**Activity:** Wherever the string "hand" appears in the listing, copy that line.

- - - - -

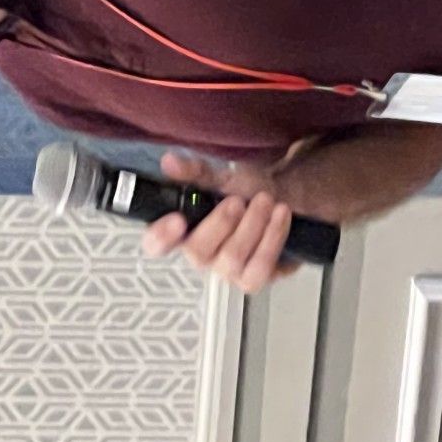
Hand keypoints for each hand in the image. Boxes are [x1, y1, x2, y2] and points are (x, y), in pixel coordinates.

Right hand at [140, 150, 300, 292]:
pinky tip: (280, 215)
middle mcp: (201, 254)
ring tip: (265, 200)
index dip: (161, 236)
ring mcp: (227, 271)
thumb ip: (194, 171)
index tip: (177, 219)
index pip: (156, 243)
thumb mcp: (221, 176)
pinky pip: (259, 269)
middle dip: (221, 223)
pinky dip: (272, 238)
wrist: (284, 196)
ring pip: (232, 260)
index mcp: (183, 230)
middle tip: (237, 200)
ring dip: (252, 226)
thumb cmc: (245, 190)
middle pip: (197, 253)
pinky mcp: (254, 279)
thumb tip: (169, 162)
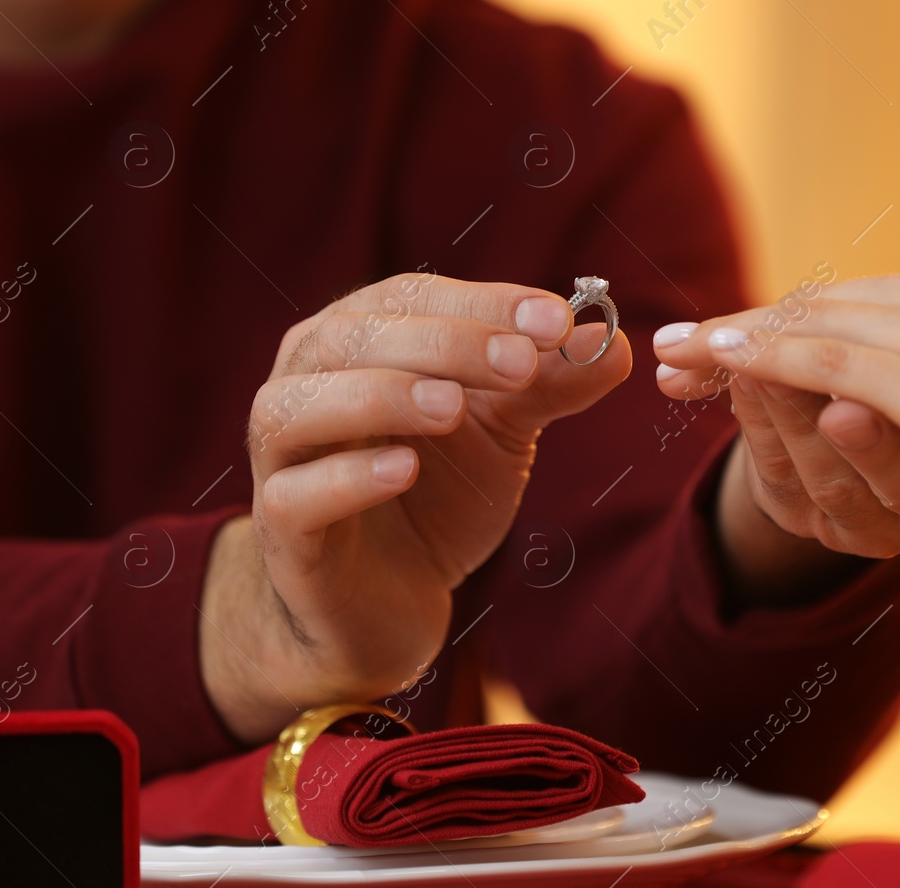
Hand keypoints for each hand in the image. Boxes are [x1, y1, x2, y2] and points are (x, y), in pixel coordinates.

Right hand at [201, 271, 629, 741]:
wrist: (389, 602)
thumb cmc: (438, 496)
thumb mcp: (503, 434)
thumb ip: (548, 386)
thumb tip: (617, 345)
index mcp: (356, 339)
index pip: (412, 298)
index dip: (484, 303)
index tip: (556, 319)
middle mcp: (305, 380)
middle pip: (357, 337)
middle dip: (446, 343)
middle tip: (521, 362)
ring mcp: (282, 455)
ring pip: (305, 405)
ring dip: (383, 395)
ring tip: (453, 407)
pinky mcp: (282, 528)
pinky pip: (296, 494)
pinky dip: (347, 476)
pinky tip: (402, 469)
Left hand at [654, 237, 899, 548]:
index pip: (865, 297)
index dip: (796, 316)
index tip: (744, 335)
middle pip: (824, 298)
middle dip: (749, 325)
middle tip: (682, 342)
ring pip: (809, 319)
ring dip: (733, 338)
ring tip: (674, 354)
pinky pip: (822, 355)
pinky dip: (759, 354)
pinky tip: (716, 361)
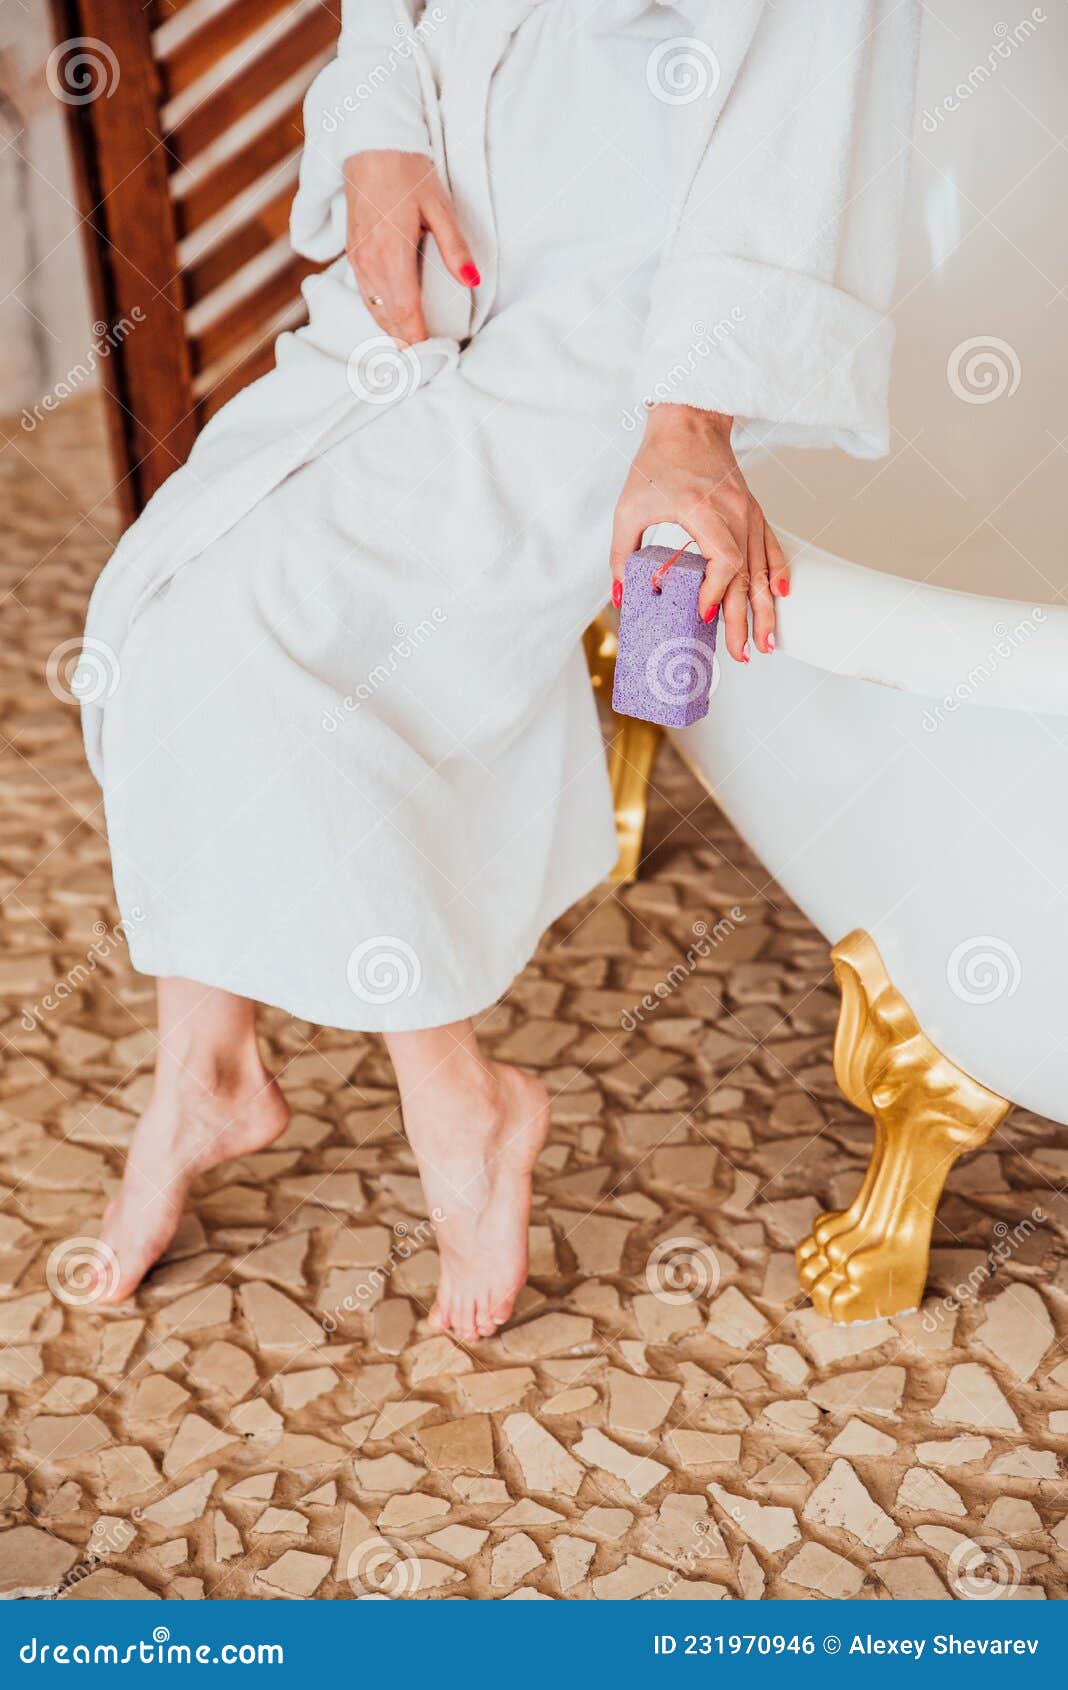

- - - - -

**Exercise output:**
Hand keypoints for each hand in the image. Boxes are [x1, y1, x2, y2] and points are (x, y), in pixel coordinates.
Right hand at [140, 150, 300, 292]:
Hand keypoints for each hand in the image. Boxes are [x1, y1, x2, y2] and points are (x, y), in pixel coordinates.
Right hand at [201, 271, 629, 741]:
Left hand at [654, 237, 899, 548]:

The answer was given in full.